No matter what approach a company uses to calculate its exposure to future regulations, the first step in the process is to determine its emissions, categorized into three scopes: Scope 1, direct emissions or emissions produced from corporate activities; Scope 2, indirect emissions from electricity, heating, cooling, and other modes of energy consumption; and Scope 3, all other indirect emissions that occur throughout the value chain. Once these values are known, a company could utilize one of the methods outlined above to assess its financial exposure to carbon regulation.

For example, in 2019, Exxon reported that its Scope 1 and 2 emissions totaled 120 million t/CO2e. Based on these levels and a shadow price of carbon set at $100 t/CO2e, the company would have paid around $12 billion in taxes. This conservatively assumes that there were no allowances and that the company did not purchase any offsets. While a carbon tax of $12 billion is substantial, Exxon generated around $264 billion of revenue and $39.8 billion of EBITDA during this period. Given its strong cash flow position, it could have easily paid the carbon tax from its cash flow from operations. However, the same might not be true if the company had to pay a similar tax in 2020 when its EBITDA fell to $18.3 billion. During this period, the company’s debt-to-EBITDA ratio was around 3.7x, which would have increased to over 10x if it had to absorb a $12 billion carbon tax. While these are extreme scenarios, it illustrates the impact a carbon tax could have on the credit quality of an individual company.

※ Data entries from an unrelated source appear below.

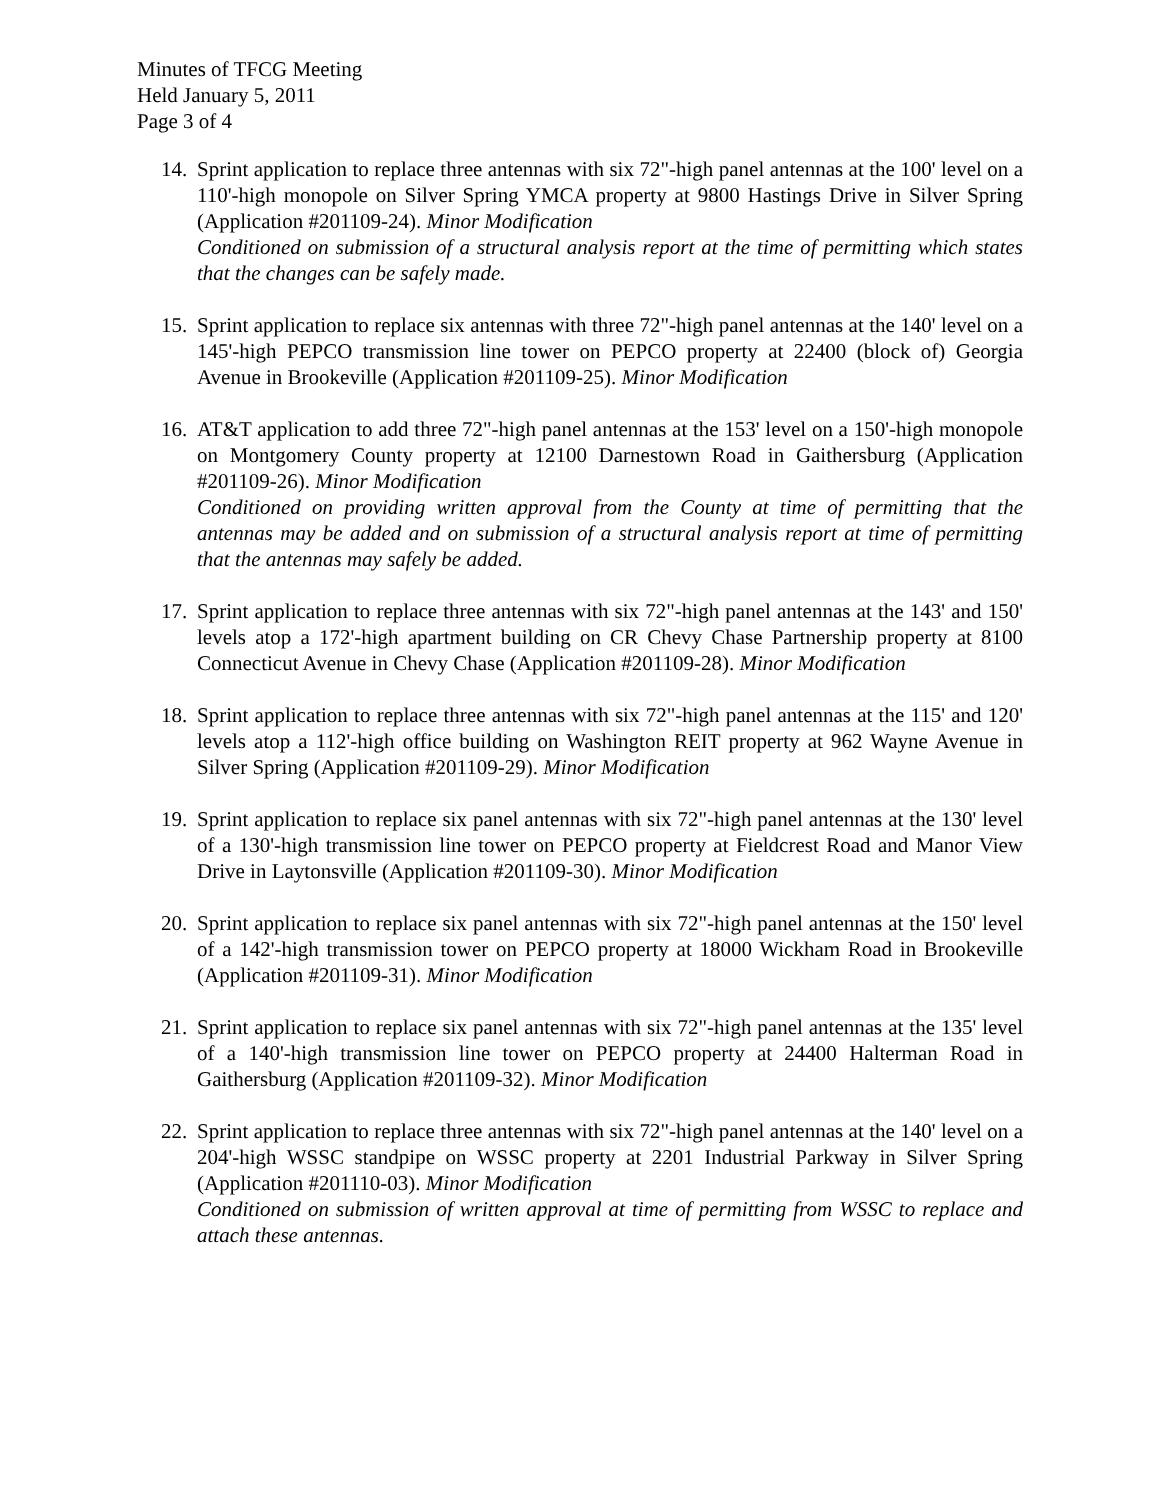Minutes of TFCG Meeting
Held January 5, 2011
Page 3 of 4
14.
Sprint application to replace three antennas with six 72"-high panel antennas at the 100' level on a 110'-high monopole on Silver Spring YMCA property at 9800 Hastings Drive in Silver Spring (Application #201109-24). Minor Modification
Conditioned on submission of a structural analysis report at the time of permitting which states that the changes can be safely made.
15.
Sprint application to replace six antennas with three 72"-high panel antennas at the 140' level on a 145'-high PEPCO transmission line tower on PEPCO property at 22400 (block of) Georgia Avenue in Brookeville (Application #201109-25). Minor Modification
16.
AT&T application to add three 72"-high panel antennas at the 153' level on a 150'-high monopole on Montgomery County property at 12100 Darnestown Road in Gaithersburg (Application #201109-26). Minor Modification
Conditioned on providing written approval from the County at time of permitting that the antennas may be added and on submission of a structural analysis report at time of permitting that the antennas may safely be added.
17.
Sprint application to replace three antennas with six 72"-high panel antennas at the 143' and 150' levels atop a 172'-high apartment building on CR Chevy Chase Partnership property at 8100 Connecticut Avenue in Chevy Chase (Application #201109-28). Minor Modification
18.
Sprint application to replace three antennas with six 72"-high panel antennas at the 115' and 120' levels atop a 112'-high office building on Washington REIT property at 962 Wayne Avenue in Silver Spring (Application #201109-29). Minor Modification
19.
Sprint application to replace six panel antennas with six 72"-high panel antennas at the 130' level of a 130'-high transmission line tower on PEPCO property at Fieldcrest Road and Manor View Drive in Laytonsville (Application #201109-30). Minor Modification
20.
Sprint application to replace six panel antennas with six 72"-high panel antennas at the 150' level of a 142'-high transmission tower on PEPCO property at 18000 Wickham Road in Brookeville (Application #201109-31). Minor Modification
21.
Sprint application to replace six panel antennas with six 72"-high panel antennas at the 135' level of a 140'-high transmission line tower on PEPCO property at 24400 Halterman Road in Gaithersburg (Application #201109-32). Minor Modification
22.
Sprint application to replace three antennas with six 72"-high panel antennas at the 140' level on a 204'-high WSSC standpipe on WSSC property at 2201 Industrial Parkway in Silver Spring (Application #201110-03). Minor Modification
Conditioned on submission of written approval at time of permitting from WSSC to replace and attach these antennas.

Figure 1 and Figure 2 compare Exxon’s financial metrics pre- and post-carbon tax:

Screenshot 2022-02-21 at 15.44.06.png

Reducing Carbon Emissions

While using theoretical prices can help companies prepare for what lies ahead, a price based on how much it would cost a company to reduce its emissions would provide greater insight into its true price of carbon. However, most companies are relying on external sources to determine an internal price of carbon. According to the Carbon Disclosure Project (CDP), about half of the companies (approximately 430) participating in a recent study on carbon pricing suggested they were relying on a shadow price. KBRA believes this is a flawed strategy, as most companies should understand the trade-off between paying a carbon tax or taking measures internally to reduce emissions, which, depending on the appraisal process, may not be fully reflected in a shadow price. In certain cases, it may be more cost effective for companies to implement a capital expenditure program, switch to renewable energy, or eliminate certain business lines rather than pay a carbon tax.

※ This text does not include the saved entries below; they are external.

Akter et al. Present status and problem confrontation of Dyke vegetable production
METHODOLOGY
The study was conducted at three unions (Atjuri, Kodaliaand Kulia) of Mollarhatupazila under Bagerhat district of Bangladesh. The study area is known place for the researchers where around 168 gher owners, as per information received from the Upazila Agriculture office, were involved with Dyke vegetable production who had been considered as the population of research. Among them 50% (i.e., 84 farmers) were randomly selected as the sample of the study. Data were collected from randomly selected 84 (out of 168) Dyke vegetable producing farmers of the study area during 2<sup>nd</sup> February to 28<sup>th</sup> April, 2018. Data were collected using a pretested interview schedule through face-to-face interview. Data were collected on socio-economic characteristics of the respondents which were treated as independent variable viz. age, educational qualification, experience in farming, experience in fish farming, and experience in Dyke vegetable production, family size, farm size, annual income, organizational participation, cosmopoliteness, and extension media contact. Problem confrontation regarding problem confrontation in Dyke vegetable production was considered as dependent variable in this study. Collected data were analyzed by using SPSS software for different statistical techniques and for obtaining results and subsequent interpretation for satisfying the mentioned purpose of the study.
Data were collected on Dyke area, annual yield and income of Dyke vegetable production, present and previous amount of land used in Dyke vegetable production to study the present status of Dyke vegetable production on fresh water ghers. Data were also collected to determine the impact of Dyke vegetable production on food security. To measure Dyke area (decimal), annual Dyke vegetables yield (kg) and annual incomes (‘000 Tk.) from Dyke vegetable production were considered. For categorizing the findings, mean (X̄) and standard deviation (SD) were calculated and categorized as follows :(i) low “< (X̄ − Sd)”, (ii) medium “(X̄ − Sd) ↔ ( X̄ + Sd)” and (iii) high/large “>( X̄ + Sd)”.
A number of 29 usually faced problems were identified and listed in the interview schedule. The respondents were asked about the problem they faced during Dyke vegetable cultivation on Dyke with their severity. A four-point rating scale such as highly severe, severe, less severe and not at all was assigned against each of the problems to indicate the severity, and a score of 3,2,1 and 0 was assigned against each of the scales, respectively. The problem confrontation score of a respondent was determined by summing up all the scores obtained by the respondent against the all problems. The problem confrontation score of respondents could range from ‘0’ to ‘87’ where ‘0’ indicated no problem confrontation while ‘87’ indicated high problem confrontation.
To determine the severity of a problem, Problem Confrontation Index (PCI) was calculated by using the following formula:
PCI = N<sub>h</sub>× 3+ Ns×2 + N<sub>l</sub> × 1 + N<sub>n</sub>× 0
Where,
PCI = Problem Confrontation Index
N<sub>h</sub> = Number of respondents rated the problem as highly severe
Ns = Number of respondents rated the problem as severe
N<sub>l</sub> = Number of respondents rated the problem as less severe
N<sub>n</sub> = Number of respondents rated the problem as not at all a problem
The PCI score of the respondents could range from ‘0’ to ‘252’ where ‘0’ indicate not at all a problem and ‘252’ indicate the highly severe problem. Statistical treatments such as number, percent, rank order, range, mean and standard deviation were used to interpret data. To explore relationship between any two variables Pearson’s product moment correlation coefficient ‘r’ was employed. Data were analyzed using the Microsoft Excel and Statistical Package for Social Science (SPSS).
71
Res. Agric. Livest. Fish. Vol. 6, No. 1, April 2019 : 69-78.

Ultimately, it will be governments, not corporations, that own the task of designing and implementing a carbon tax. This fact introduces considerable uncertainty, given the disruptive (potentially highly disruptive) nature of such a top-down energy transition. Setting a carbon price at a relatively low rate will not fulfill the long-term goal of having companies reduce emissions. Conversely, a price that is set too high could have a significant impact on the global economy, as higher costs will likely be passed on to the consumer. Although there are many different approaches to reduce carbon emissions, most economists and policymakers agree that the best way to shift away from fossil fuels and reduce emissions is to put a price on carbon. There is no uncertainty that there will be further emission regulation, but questions remain about what the policies will entail and what their impacts will be on corporate credit.